Adopted in the wake of the horrors of World War II, the United Nations Universal Declaration of Human Rights is no less relevant today, especially in view of the horrors visited upon Chico’s homeless population.
Article 25, Section 1, states: “Everyone has the right to a standard of living adequate for the health and well-being of himself and of his family, including food, clothing, housing and medical care and necessary social services, and the right to security in the event of unemployment, sickness, disability, widowhood, old age or other lack of livelihood in circumstances beyond his control.”
In shelter deprivation, the homeless experience a primary human rights violation.

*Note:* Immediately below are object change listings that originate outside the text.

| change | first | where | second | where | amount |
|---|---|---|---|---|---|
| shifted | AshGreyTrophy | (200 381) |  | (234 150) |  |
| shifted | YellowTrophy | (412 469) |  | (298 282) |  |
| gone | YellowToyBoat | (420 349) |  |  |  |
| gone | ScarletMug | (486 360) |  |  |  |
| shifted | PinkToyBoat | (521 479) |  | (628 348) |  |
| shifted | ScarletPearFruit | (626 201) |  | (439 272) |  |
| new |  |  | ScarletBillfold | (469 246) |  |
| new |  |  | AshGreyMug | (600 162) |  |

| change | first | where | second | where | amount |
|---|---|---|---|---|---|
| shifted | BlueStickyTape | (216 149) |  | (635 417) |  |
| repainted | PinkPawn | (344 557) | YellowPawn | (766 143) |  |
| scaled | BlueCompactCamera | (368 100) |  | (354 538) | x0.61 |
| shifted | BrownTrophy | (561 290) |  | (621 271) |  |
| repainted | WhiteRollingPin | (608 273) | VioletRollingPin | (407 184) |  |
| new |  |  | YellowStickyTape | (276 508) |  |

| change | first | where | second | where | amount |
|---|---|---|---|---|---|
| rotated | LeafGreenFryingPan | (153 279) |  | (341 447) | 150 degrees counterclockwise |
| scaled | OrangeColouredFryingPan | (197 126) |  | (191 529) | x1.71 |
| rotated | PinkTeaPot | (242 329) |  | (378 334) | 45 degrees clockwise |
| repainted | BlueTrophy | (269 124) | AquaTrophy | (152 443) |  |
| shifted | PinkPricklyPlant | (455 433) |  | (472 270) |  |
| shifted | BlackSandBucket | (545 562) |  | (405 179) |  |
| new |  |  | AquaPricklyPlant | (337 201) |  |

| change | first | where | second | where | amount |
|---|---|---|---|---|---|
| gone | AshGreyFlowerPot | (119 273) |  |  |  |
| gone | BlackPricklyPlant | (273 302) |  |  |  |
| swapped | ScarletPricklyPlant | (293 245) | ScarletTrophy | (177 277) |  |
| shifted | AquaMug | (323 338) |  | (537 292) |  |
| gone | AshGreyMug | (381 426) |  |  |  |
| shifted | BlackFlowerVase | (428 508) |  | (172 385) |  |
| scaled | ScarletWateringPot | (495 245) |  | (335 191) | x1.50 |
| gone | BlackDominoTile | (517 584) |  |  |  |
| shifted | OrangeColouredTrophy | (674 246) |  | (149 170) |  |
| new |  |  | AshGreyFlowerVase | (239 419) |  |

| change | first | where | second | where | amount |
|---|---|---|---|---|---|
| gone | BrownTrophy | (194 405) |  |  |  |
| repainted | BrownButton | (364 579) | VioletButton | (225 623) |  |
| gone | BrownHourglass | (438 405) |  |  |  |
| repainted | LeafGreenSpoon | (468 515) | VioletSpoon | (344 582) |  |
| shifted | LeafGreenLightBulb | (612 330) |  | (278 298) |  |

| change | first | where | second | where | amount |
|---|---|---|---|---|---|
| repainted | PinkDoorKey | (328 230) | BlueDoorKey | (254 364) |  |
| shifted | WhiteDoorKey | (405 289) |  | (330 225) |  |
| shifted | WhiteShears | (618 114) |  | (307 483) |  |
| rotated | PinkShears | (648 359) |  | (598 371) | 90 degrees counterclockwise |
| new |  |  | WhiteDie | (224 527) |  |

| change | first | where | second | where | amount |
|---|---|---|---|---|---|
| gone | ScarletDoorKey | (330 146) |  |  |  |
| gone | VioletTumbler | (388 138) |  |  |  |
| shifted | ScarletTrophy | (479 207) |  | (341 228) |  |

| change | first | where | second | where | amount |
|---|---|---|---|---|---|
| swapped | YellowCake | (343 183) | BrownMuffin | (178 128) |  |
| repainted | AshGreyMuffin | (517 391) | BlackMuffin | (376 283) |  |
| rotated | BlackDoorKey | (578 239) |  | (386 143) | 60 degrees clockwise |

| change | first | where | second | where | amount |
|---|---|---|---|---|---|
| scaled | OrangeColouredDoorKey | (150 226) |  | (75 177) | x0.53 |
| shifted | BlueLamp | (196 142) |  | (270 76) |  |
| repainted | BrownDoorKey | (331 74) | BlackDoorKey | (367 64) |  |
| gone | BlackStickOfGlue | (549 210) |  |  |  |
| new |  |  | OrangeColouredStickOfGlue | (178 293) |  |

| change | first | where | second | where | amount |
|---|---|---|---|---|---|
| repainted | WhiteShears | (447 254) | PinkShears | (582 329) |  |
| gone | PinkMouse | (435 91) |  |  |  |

This violation engenders collateral rights, made obvious and necessary for the sustenance of life and the defense of personal liberty:
1) Whereas homeless residents of Chico have no property on which to store or prepare food, they have a right to life-sustaining, community-provided food supplies. 2) Whereas homeless people cannot routinely obtain, store or launder clothing, they have a right to life-sustaining, community-provided, weather-appropriate clothing. 3) Whereas homeless people have no homes in which to rest, they have a life-sustaining “right to rest” in public spaces. 4) Whereas the homeless have a right to rest, materials necessary for the life-sustaining act of sleeping—such as bedding, tarps and tents—must be made available. 5) Whereas the homeless have no toilet access on private property, they have a right to 24-hour, community-supported toilet access on public property. 6) The homeless have a right to privacy and security in their possessions; that is, a right to freedom from arbitrary intrusions and actions by law enforcement personnel. 7) The homeless have a right to peaceably assemble in the public space. 8) The homeless have a right to refuse services, especially where compulsory sheltering is a means of de facto incarceration.
These rights are self-evident and inalienable. No abridgment of these rights—regardless of how evident in the city of Chico’s practices—can erode fundamental principles of justice. Principles applying, in any decent society, first and foremost to the poorest and most vulnerable among us.
The author is founder of Chico Friends on the Streets.